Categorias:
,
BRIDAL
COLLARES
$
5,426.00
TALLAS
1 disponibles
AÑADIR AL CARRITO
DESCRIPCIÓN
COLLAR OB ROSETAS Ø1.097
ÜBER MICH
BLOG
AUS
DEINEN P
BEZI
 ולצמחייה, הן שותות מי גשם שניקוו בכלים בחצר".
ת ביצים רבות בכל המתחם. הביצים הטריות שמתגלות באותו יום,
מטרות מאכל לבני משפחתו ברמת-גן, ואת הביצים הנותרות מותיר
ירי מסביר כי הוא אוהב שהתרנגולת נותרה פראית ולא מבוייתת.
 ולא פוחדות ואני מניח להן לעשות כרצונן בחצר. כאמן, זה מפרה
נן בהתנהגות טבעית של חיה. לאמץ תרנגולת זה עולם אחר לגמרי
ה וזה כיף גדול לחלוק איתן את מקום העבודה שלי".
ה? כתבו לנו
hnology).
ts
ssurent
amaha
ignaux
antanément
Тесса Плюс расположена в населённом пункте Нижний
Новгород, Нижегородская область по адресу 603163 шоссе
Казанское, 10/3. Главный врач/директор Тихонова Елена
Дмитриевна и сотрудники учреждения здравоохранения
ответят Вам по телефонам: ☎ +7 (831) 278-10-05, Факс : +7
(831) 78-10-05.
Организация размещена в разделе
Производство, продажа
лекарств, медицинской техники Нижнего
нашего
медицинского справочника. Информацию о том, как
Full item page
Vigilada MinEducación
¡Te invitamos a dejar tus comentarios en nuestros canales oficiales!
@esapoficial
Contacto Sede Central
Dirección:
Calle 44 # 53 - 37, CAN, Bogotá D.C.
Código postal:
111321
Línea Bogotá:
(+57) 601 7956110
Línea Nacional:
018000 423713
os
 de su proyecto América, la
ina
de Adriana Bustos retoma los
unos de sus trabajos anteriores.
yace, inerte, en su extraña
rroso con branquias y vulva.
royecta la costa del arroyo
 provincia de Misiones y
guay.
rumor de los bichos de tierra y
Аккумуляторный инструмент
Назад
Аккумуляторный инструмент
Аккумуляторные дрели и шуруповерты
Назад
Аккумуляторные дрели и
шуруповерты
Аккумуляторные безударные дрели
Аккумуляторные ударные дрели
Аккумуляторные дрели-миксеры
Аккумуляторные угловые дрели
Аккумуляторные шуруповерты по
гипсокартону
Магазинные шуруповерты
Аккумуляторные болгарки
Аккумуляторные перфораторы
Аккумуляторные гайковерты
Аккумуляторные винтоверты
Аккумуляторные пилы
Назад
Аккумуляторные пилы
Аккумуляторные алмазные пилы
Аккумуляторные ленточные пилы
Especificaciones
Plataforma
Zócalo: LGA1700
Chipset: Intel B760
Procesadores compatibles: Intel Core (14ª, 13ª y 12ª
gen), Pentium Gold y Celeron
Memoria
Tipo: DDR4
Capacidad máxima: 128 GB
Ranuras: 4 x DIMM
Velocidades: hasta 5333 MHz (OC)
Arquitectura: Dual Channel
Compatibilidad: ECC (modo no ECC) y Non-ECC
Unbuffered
┄┄┄┄┄┄
▶ _TASK TO CARRY OUT_:
Reproduce every line of the listing above, keeping each line the same as it appears.

▶ _THE COMPLETED TASK_:
Categorias:
,
BRIDAL
COLLARES
$
5,426.00
TALLAS
1 disponibles
AÑADIR AL CARRITO
DESCRIPCIÓN
COLLAR OB ROSETAS Ø1.097
ÜBER MICH
BLOG
AUS
DEINEN P
BEZI
 ולצמחייה, הן שותות מי גשם שניקוו בכלים בחצר".
ת ביצים רבות בכל המתחם. הביצים הטריות שמתגלות באותו יום,
מטרות מאכל לבני משפחתו ברמת-גן, ואת הביצים הנותרות מותיר
ירי מסביר כי הוא אוהב שהתרנגולת נותרה פראית ולא מבוייתת.
 ולא פוחדות ואני מניח להן לעשות כרצונן בחצר. כאמן, זה מפרה
נן בהתנהגות טבעית של חיה. לאמץ תרנגולת זה עולם אחר לגמרי
ה וזה כיף גדול לחלוק איתן את מקום העבודה שלי".
ה? כתבו לנו
hnology).
ts
ssurent
amaha
ignaux
antanément
Тесса Плюс расположена в населённом пункте Нижний
Новгород, Нижегородская область по адресу 603163 шоссе
Казанское, 10/3. Главный врач/директор Тихонова Елена
Дмитриевна и сотрудники учреждения здравоохранения
ответят Вам по телефонам: ☎ +7 (831) 278-10-05, Факс : +7
(831) 78-10-05.
Организация размещена в разделе
Производство, продажа
лекарств, медицинской техники Нижнего
нашего
медицинского справочника. Информацию о том, как
Full item page
Vigilada MinEducación
¡Te invitamos a dejar tus comentarios en nuestros canales oficiales!
@esapoficial
Contacto Sede Central
Dirección:
Calle 44 # 53 - 37, CAN, Bogotá D.C.
Código postal:
111321
Línea Bogotá:
(+57) 601 7956110
Línea Nacional:
018000 423713
os
 de su proyecto América, la
ina
de Adriana Bustos retoma los
unos de sus trabajos anteriores.
yace, inerte, en su extraña
rroso con branquias y vulva.
royecta la costa del arroyo
 provincia de Misiones y
guay.
rumor de los bichos de tierra y
Аккумуляторный инструмент
Назад
Аккумуляторный инструмент
Аккумуляторные дрели и шуруповерты
Назад
Аккумуляторные дрели и
шуруповерты
Аккумуляторные безударные дрели
Аккумуляторные ударные дрели
Аккумуляторные дрели-миксеры
Аккумуляторные угловые дрели
Аккумуляторные шуруповерты по
гипсокартону
Магазинные шуруповерты
Аккумуляторные болгарки
Аккумуляторные перфораторы
Аккумуляторные гайковерты
Аккумуляторные винтоверты
Аккумуляторные пилы
Назад
Аккумуляторные пилы
Аккумуляторные алмазные пилы
Аккумуляторные ленточные пилы
Especificaciones
Plataforma
Zócalo: LGA1700
Chipset: Intel B760
Procesadores compatibles: Intel Core (14ª, 13ª y 12ª
gen), Pentium Gold y Celeron
Memoria
Tipo: DDR4
Capacidad máxima: 128 GB
Ranuras: 4 x DIMM
Velocidades: hasta 5333 MHz (OC)
Arquitectura: Dual Channel
Compatibilidad: ECC (modo no ECC) y Non-ECC
Unbuffered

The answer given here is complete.